Fame Games Radio is a music discovery radio program produced by Meer Music International (MMI) for Envision Radio Network in association with Dial Global Radio Network, since February 2010. (The program was previously syndicated through Citadel Media (formerly ABC Radio Networks, through Citadel Broadcasting) since June 2008.)

"Fame Games" is a worldwide competition that has been online since 2006 and on terrestrial radio in Southern Spain since 2004. It is the first music performance competition show on network radio which aims to discover the best new, "unsigned" music from around the world. The show is designed to help promote and break independent artists or "Indies" for short. When unsigned artists submit their songs through MMI's FameGamesRadio website, each song is evaluated through a complex review process before ultimately reaching the broadcast stage. By gaining fan support and positive reviews, a song then advances through several voting stages required to reach the Quarter-Final show (webcast with some terrestrial support). From there the best songs move on to the daily on-air Semi-Final shows and ultimately on the weekend Final shows. Winners are determined by the highest vote totals and review scores based on MMI's proprietary "unanimity formula," with weekly finalists from qualifying events competing for "Track Of The Week", "Track of the Month" and "Track of the Season" honors.

Weekly episodes of "Fame Games" air Monday-Friday through terrestrial as well as online radio affiliates. The program is hosted by the established panel of six judges, which includes singer/songwriter Laura Krier, songwriter/producer Paul Sedkowski and session guitarist Graham Keeling - all independent musicians themselves; as well as Sid Olivera, a former BBC Radio and BFBS Radio personality. The group is rounded out by Jake Waby and Lexy Badger-Ward, two teenage artists-in-training who provide the teen perspective to the group’s discussion and on-air reviews.

============

Transcribe the part of the Fame Games Radio text from "Weekly episodes of" up to and including "and on-air reviews.".

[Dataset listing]
============

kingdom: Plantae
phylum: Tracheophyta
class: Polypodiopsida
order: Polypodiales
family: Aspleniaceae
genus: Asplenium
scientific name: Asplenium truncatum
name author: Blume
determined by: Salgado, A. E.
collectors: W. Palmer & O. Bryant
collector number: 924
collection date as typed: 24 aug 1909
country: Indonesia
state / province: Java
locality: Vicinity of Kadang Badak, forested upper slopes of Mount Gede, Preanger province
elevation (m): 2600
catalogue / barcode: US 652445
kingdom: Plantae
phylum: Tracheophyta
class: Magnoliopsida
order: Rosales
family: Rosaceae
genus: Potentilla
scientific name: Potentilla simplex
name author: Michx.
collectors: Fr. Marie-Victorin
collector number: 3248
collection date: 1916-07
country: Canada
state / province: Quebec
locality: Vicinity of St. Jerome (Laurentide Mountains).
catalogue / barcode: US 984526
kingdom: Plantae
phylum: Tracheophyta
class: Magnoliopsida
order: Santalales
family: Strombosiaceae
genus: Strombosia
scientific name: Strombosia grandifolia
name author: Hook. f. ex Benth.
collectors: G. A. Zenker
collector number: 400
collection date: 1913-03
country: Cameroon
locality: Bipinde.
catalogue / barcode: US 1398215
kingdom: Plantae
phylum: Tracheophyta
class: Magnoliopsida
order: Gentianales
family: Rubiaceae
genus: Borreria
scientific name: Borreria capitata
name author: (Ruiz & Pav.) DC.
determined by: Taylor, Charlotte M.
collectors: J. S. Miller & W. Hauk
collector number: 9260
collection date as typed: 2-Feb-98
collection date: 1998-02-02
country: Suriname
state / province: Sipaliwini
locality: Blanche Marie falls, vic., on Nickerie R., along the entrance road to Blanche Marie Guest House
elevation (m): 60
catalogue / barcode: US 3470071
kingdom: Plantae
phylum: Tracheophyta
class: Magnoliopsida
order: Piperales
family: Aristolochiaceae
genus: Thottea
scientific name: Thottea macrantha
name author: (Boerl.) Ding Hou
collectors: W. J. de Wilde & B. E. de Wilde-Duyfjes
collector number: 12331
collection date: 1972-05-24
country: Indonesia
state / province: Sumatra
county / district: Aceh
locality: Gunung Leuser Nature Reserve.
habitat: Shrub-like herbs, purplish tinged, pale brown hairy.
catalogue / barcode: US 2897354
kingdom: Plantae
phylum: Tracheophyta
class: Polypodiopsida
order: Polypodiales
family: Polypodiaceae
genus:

============

• _OUTPUT OF THE EXERCISE_:
Weekly episodes of "Fame Games" air Monday-Friday through terrestrial as well as online radio affiliates. The program is hosted by the established panel of six judges, which includes singer/songwriter Laura Krier, songwriter/producer Paul Sedkowski and session guitarist Graham Keeling - all independent musicians themselves; as well as Sid Olivera, a former BBC Radio and BFBS Radio personality. The group is rounded out by Jake Waby and Lexy Badger-Ward, two teenage artists-in-training who provide the teen perspective to the group’s discussion and on-air reviews.